Collected data:
= = = = = = =
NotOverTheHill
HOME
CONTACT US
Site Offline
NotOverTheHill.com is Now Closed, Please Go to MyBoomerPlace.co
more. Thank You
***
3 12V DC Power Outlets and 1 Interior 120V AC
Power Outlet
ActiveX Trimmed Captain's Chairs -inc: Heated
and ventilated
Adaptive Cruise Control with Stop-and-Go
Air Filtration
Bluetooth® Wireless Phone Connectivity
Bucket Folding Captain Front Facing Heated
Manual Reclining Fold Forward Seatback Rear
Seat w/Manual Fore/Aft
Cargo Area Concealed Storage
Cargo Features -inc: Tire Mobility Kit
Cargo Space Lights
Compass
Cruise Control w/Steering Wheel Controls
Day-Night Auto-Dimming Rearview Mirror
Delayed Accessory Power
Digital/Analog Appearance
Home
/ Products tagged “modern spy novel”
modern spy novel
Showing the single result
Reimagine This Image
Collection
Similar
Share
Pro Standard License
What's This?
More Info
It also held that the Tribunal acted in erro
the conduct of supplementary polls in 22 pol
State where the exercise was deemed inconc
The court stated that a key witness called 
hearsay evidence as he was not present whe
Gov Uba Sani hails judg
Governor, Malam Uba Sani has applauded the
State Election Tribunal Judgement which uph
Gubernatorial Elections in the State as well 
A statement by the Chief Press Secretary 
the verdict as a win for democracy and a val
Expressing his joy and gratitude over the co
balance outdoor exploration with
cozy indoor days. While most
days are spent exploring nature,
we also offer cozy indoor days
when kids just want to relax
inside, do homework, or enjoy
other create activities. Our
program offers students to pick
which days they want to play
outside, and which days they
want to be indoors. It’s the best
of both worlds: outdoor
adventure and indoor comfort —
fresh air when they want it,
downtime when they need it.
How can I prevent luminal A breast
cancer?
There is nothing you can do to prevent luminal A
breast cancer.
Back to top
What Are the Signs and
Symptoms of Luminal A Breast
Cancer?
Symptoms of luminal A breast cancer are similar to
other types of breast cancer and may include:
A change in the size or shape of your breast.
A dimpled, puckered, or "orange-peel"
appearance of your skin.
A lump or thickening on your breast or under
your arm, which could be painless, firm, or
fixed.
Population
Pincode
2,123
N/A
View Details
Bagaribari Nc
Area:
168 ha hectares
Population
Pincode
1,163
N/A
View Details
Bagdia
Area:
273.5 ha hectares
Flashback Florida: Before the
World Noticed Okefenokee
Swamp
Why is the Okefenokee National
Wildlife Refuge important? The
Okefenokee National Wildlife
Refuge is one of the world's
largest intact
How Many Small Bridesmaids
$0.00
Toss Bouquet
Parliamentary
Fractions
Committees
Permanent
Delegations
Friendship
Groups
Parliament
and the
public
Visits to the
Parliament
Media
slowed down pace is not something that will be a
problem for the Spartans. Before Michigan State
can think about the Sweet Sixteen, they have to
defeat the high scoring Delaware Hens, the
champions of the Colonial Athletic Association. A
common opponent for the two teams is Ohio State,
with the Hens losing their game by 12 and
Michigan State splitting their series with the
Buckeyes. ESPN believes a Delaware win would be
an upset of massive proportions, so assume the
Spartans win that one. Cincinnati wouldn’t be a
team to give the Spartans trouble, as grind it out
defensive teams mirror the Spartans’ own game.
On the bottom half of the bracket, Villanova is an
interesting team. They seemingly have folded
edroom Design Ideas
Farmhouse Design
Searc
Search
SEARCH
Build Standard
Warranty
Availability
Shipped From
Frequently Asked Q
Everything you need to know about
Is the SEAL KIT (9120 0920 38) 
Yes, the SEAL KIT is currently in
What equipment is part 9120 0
= = = = = = =
▶ TASK STATEMENT: Retrieve every line above holding the word "Sani".

▶ YOUR RESPONSE:
Gov Uba Sani hails judg
Governor, Malam Uba Sani has applauded the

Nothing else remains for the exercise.